This is a nice little vise and works well. I've made several sets of jaws for different purposes. The one's in the pic are Delrin.
I'll see if I can get my tech savvy wife to change them. Give me a day or so.
    Gary


----------



## hdskip (Mar 3, 2015)

Here are better copies of the prints for this project. Sorry for the delay.


----------



## Andre (Mar 3, 2015)

Very pretty vise! I noticed on the bottom bolt circle, you used coordinates. Do your school mills have DRO's or just dials? (In theory, it is possible to do coordinates with dials and backlash)


----------



## melsdad (Mar 3, 2015)

Very nice vise! Another thing to add to the project list!


----------



## magu (Mar 3, 2015)

Thanks for sharing the plans Gary, This would really come in useful with model building, I may have to take a shot at making one of these.


----------



## hdskip (Mar 3, 2015)

We have DRO but I teach students to use both dials and DRO's. There are a lot of different techniques in this project. Some time we use flat plate to make the base and sometime we use round stock.Thank you for all the nice comments. I have this vise on my desk at school and use it daily. I'm pretty much a vise freak as well as several other types of freak I guess. It's not just theory about dials and coordinates. I can remember when DRO's were a rarity in most shops.

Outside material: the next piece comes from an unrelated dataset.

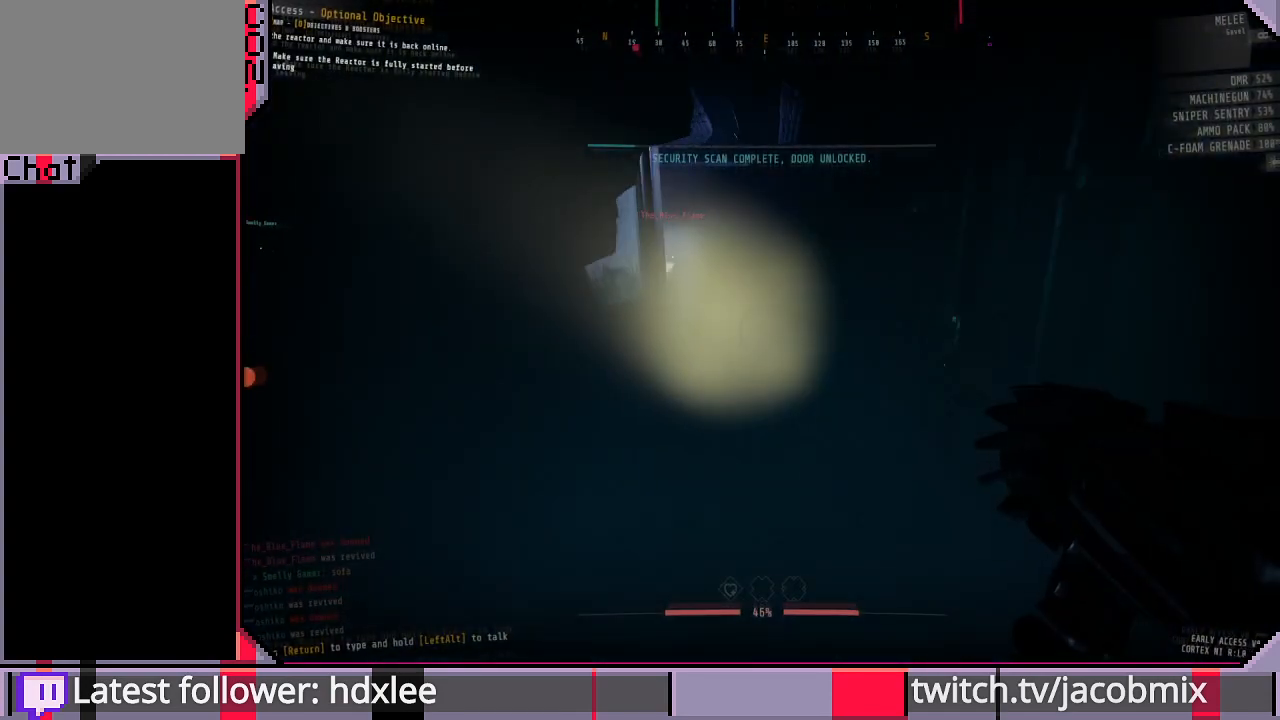
{"keys": ["d", "w"], "mouse": [], "events": [[267, "d", "down"], [333, "shift", "up"]]}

Travel dials come to mind ...... by the way they are still sold by Southwest Industries I think.


----------



## machinistmarty (Mar 4, 2015)

When we got our first digital readout, The old machinist scoffed at it. I was just an apprentice. But I was doing accurate bolt circles in 1/3 the time, They started to notice what an advantage it was. I wasnt the only one doing that, but I was the greenest one in the shop.


----------



## Torbo (May 1, 2015)

Nice Vise! My be I shall try to do the same?


----------



## Ulma Doctor (May 1, 2015)

another excellent project!!!


----------



## catskinner (May 5, 2015)

That is so cool that your school has the equipment and an instructor that can teach those skills. I wish they would emphasize the value of a skilled worker training program, not everyone is going to go to college. Even so if you learn these things at the high school level then even if you do go to college you could become a highly skilled teacher such as your self. My hats off to you and your school system.


----------



## hdskip (May 5, 2015)

Thanks for your kind comments. It's very satisfying that most of my students have jobs by graduation. Throughout the years most of them stay in the trade and have good careers.


----------